Aim of the exercise
Reproduce the records from the line with "family: Arcyriaceae" to the line with "genus: Equisetum", changing "common name" to "vernacular name" throughout and leaving all else as it stands.

Dataset content
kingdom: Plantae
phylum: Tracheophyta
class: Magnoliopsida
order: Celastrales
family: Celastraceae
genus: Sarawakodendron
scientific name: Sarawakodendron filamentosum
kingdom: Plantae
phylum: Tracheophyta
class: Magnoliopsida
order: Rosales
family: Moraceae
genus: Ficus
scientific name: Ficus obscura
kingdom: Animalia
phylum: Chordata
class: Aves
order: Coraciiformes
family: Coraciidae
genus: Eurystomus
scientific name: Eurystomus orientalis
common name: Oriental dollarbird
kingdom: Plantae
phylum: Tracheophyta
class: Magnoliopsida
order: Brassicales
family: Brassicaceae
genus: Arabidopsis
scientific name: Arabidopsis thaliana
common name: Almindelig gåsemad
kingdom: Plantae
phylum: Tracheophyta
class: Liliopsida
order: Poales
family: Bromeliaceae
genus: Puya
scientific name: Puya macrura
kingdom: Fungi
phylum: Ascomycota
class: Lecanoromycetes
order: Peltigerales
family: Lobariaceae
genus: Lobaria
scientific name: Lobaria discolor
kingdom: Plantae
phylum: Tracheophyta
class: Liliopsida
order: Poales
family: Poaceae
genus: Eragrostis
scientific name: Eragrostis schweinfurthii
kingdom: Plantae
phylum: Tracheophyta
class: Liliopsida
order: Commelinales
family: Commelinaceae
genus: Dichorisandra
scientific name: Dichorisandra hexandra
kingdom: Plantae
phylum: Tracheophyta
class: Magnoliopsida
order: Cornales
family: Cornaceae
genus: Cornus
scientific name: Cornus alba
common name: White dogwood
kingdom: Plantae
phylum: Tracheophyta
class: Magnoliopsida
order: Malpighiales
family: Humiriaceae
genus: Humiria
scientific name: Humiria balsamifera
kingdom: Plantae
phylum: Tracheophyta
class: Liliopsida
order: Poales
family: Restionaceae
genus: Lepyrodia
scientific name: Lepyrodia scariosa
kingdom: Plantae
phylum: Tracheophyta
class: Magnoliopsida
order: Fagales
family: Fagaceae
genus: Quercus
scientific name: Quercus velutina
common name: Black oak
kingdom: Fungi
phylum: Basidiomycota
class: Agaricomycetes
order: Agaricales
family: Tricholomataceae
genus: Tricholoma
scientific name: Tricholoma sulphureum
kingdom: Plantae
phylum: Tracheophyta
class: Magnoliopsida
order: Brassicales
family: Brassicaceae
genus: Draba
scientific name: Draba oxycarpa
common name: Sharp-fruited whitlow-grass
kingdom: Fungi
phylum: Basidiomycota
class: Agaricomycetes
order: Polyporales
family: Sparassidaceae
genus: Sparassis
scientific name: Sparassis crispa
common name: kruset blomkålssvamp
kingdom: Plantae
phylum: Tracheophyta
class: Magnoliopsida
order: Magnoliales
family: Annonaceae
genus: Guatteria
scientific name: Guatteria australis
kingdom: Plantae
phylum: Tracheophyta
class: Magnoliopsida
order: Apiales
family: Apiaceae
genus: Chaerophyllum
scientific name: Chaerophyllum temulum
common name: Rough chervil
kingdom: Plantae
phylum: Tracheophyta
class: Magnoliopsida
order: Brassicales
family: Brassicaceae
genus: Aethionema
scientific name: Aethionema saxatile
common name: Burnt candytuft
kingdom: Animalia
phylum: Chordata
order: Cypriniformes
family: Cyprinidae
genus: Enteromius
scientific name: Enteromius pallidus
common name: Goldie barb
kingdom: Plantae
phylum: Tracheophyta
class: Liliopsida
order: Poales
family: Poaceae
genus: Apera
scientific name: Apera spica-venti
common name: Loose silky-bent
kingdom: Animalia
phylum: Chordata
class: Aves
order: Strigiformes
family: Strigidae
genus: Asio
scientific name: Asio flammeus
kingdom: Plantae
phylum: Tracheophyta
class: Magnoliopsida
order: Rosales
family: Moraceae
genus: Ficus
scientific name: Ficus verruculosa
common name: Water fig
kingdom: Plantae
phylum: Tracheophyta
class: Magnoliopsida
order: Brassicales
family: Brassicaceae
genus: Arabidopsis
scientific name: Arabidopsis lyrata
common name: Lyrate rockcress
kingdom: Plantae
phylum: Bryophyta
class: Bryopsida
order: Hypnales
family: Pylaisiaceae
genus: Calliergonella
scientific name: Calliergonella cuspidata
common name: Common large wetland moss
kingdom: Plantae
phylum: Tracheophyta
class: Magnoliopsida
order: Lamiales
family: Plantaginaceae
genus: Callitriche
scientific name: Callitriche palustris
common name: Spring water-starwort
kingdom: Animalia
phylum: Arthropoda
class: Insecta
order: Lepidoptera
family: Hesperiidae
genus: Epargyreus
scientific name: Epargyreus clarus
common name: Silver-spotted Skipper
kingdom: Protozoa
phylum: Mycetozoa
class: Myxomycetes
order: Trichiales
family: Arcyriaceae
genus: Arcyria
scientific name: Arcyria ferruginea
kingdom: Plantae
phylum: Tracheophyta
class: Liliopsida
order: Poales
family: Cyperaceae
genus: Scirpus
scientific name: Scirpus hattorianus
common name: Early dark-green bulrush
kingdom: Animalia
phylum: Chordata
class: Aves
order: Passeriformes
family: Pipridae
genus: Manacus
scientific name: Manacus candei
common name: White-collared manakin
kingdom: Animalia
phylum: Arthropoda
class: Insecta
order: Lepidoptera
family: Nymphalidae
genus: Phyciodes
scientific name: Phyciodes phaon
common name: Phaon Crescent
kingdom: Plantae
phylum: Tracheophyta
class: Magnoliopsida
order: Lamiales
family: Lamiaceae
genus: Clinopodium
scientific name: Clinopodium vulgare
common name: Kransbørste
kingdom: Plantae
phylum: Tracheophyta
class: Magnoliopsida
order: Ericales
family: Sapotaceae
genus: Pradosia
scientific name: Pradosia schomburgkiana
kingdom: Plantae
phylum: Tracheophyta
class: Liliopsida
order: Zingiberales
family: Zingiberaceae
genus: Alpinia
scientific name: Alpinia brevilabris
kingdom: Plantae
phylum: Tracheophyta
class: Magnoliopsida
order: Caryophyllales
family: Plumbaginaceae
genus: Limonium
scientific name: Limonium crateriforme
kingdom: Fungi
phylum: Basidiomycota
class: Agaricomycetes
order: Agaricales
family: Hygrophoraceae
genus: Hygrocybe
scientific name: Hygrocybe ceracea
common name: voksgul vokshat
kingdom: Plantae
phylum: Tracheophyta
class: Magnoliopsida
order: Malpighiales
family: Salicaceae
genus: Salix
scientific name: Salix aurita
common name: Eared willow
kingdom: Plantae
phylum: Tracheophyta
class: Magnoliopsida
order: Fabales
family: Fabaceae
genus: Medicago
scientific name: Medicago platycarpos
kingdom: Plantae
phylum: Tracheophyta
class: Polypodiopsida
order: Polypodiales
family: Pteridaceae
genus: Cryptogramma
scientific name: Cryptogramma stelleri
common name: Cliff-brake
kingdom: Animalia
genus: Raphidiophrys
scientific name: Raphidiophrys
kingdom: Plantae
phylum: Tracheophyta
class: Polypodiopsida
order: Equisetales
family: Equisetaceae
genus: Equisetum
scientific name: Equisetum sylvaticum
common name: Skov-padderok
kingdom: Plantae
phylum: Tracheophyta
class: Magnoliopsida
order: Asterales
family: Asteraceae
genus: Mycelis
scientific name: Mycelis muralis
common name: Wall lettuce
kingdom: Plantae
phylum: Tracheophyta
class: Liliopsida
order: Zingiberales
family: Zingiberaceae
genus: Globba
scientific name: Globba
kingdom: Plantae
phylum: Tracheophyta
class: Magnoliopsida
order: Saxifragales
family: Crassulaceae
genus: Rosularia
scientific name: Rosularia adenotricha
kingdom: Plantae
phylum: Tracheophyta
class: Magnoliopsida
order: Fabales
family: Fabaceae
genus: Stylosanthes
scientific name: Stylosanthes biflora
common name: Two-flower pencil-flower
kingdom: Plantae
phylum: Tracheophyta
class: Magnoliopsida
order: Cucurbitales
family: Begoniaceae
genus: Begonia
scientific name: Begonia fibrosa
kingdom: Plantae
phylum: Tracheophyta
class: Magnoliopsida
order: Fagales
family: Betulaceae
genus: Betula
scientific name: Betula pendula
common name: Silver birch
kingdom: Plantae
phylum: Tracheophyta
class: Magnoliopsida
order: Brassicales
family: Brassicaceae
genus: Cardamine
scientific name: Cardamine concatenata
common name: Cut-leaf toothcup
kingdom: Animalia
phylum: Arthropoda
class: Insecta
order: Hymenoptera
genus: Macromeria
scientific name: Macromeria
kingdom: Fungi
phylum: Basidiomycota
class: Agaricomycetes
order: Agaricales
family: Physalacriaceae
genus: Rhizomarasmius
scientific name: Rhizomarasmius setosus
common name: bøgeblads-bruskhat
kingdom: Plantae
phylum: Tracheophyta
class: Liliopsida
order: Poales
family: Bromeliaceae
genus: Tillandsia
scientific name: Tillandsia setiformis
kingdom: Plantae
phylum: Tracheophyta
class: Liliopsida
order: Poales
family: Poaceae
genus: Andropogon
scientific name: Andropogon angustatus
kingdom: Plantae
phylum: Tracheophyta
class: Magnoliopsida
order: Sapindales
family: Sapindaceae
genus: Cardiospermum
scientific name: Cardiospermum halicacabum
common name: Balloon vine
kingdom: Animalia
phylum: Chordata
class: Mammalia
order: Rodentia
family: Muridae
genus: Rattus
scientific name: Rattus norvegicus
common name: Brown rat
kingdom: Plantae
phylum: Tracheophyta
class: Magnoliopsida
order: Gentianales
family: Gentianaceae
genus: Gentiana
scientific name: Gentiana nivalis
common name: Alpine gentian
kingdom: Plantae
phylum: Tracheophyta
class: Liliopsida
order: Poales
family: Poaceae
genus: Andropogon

Expected output
family: Arcyriaceae
genus: Arcyria
scientific name: Arcyria ferruginea
kingdom: Plantae
phylum: Tracheophyta
class: Liliopsida
order: Poales
family: Cyperaceae
genus: Scirpus
scientific name: Scirpus hattorianus
vernacular name: Early dark-green bulrush
kingdom: Animalia
phylum: Chordata
class: Aves
order: Passeriformes
family: Pipridae
genus: Manacus
scientific name: Manacus candei
vernacular name: White-collared manakin
kingdom: Animalia
phylum: Arthropoda
class: Insecta
order: Lepidoptera
family: Nymphalidae
genus: Phyciodes
scientific name: Phyciodes phaon
vernacular name: Phaon Crescent
kingdom: Plantae
phylum: Tracheophyta
class: Magnoliopsida
order: Lamiales
family: Lamiaceae
genus: Clinopodium
scientific name: Clinopodium vulgare
vernacular name: Kransbørste
kingdom: Plantae
phylum: Tracheophyta
class: Magnoliopsida
order: Ericales
family: Sapotaceae
genus: Pradosia
scientific name: Pradosia schomburgkiana
kingdom: Plantae
phylum: Tracheophyta
class: Liliopsida
order: Zingiberales
family: Zingiberaceae
genus: Alpinia
scientific name: Alpinia brevilabris
kingdom: Plantae
phylum: Tracheophyta
class: Magnoliopsida
order: Caryophyllales
family: Plumbaginaceae
genus: Limonium
scientific name: Limonium crateriforme
kingdom: Fungi
phylum: Basidiomycota
class: Agaricomycetes
order: Agaricales
family: Hygrophoraceae
genus: Hygrocybe
scientific name: Hygrocybe ceracea
vernacular name: voksgul vokshat
kingdom: Plantae
phylum: Tracheophyta
class: Magnoliopsida
order: Malpighiales
family: Salicaceae
genus: Salix
scientific name: Salix aurita
vernacular name: Eared willow
kingdom: Plantae
phylum: Tracheophyta
class: Magnoliopsida
order: Fabales
family: Fabaceae
genus: Medicago
scientific name: Medicago platycarpos
kingdom: Plantae
phylum: Tracheophyta
class: Polypodiopsida
order: Polypodiales
family: Pteridaceae
genus: Cryptogramma
scientific name: Cryptogramma stelleri
vernacular name: Cliff-brake
kingdom: Animalia
genus: Raphidiophrys
scientific name: Raphidiophrys
kingdom: Plantae
phylum: Tracheophyta
class: Polypodiopsida
order: Equisetales
family: Equisetaceae
genus: Equisetum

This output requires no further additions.